While it is rela­tively easy to pro­tect copy­righ­ted ele­ments such as illus­tra­ti­ons, text, etc., and even trade­marks, it is much more dif­fi­cult and often impos­si­ble to pro­tect the idea behind the game. Com­pa­red to other cate­go­ries of intel­lec­tu­al pro­per­ty, the legal stan­dards for obtai­ning a patent are very strict. A per­son must file a patent with the United Sta­tes Patent and Trade­mark Office (“USP­TO”), and if gran­ted, the patent can last up to 20 years from the filing date.

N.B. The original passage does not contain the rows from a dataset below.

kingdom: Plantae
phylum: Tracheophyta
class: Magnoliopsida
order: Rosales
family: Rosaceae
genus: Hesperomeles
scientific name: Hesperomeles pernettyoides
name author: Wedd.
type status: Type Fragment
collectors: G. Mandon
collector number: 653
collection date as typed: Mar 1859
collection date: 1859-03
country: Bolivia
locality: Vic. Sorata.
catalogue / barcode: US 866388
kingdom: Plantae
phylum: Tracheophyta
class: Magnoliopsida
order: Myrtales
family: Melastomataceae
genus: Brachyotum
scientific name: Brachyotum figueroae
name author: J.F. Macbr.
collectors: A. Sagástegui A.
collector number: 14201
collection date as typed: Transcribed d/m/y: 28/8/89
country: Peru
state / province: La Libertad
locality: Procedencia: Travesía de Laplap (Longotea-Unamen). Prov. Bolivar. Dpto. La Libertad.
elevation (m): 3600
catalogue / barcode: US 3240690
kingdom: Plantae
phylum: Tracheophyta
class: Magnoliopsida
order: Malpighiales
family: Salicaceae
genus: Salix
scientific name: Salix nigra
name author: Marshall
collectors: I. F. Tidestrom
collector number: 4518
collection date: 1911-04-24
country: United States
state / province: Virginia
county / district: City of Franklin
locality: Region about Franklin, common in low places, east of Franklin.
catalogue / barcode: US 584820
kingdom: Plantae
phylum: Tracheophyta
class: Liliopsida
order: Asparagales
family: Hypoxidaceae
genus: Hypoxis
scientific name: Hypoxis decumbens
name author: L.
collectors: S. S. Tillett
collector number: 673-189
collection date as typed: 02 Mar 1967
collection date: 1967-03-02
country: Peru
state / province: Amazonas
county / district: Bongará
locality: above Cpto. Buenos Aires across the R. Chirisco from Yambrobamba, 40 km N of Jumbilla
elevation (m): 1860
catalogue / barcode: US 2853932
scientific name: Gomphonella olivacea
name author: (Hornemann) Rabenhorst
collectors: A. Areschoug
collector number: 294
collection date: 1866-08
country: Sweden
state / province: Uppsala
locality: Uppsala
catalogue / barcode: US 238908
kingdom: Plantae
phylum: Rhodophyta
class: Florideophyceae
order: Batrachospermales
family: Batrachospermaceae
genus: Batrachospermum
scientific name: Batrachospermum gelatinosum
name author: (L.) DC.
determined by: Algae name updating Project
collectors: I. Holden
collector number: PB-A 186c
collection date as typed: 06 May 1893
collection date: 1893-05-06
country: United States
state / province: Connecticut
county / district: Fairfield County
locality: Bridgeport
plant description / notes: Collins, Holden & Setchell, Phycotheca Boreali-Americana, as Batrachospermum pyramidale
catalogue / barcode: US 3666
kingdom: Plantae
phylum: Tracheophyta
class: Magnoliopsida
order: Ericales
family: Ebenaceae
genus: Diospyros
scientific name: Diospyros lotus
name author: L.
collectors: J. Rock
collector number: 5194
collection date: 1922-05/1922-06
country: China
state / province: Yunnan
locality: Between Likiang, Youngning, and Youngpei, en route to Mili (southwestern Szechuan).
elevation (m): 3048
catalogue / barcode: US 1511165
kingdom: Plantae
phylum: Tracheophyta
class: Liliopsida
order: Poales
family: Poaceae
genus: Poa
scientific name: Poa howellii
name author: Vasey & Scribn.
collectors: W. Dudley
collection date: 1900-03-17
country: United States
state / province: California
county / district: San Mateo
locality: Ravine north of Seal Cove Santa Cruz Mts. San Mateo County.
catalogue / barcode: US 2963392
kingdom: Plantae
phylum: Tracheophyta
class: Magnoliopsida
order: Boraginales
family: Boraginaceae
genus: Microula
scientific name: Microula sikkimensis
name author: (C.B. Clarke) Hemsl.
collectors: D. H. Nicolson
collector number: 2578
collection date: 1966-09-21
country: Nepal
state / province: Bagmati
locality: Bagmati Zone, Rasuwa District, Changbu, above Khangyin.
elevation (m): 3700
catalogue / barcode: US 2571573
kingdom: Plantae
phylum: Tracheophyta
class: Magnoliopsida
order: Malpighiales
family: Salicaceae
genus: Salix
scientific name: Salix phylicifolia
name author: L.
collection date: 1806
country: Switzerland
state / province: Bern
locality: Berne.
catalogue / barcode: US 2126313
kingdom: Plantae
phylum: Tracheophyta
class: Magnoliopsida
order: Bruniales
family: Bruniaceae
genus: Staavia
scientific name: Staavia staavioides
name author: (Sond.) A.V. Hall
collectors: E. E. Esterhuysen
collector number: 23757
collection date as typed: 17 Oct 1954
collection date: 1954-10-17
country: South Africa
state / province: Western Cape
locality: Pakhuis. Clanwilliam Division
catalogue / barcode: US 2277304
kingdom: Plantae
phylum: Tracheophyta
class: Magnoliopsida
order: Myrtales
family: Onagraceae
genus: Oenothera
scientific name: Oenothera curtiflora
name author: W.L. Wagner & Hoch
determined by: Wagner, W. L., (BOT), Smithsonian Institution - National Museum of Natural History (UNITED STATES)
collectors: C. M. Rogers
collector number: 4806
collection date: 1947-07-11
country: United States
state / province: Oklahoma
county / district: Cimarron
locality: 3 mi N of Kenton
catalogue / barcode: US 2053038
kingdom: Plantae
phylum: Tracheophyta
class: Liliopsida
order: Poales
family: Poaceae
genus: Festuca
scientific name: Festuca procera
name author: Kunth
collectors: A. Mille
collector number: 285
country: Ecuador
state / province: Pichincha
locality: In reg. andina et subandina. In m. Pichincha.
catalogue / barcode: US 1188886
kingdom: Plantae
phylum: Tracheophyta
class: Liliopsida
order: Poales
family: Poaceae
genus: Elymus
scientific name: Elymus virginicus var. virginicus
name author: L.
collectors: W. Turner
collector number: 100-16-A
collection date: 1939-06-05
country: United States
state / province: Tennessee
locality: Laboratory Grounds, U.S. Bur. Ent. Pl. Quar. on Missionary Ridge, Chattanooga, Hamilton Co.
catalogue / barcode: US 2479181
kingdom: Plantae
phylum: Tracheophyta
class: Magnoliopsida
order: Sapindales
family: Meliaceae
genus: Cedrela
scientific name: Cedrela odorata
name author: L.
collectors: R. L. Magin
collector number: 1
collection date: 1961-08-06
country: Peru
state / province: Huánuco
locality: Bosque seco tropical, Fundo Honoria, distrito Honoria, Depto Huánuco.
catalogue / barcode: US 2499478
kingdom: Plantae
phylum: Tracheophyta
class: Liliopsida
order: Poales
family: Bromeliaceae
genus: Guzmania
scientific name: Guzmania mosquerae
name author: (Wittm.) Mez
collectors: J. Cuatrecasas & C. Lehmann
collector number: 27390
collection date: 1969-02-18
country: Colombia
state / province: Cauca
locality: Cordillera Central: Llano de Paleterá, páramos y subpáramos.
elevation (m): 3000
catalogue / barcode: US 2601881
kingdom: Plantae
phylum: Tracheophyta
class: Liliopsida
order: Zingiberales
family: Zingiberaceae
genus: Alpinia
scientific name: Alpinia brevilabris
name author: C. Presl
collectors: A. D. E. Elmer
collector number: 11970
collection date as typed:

Some nota­ble games that have been paten­ted inclu­de Monopoly2, Magic: The Gathering3, Life4, Battleship5, and Scrabble6. Design patents are also a way to pro­tect the deco­ra­ti­ve aspects of a game, such as the shape and color of the tiles, as long as they are not func­tio­n­al or have no use in the game. A batt­le for one of the most famous board games in histo­ry has led to a chan­ge in trade­mark law. Par­ker Bro­thers, publis­her of Mono­po­ly, was invol­ved in a deca­des-long seri­es of lawsuits with an eco­no­mist named Ralph Anspach, who had desi­gned a game cal­led Anti-Sym­po­si­um and began sel­ling it. The dis­pu­te invol­ved various claims, but the trade­mark infrin­ge­ment claim pre­vai­led. Final­ly, in 1983, the Supre­me Court left an appel­la­te court that ruled that the word “Mono­po­ly” had beco­me gene­ric becau­se buy­ers asso­cia­ted the name with the pro­duct rather than the source.7 In par­ti­cu­lar, the evi­dence show­ed that Monopoly‘s buy­ers were moti­va­ted by their know­ledge of the game and not by its asso­cia­ti­on with Par­ker Brothers.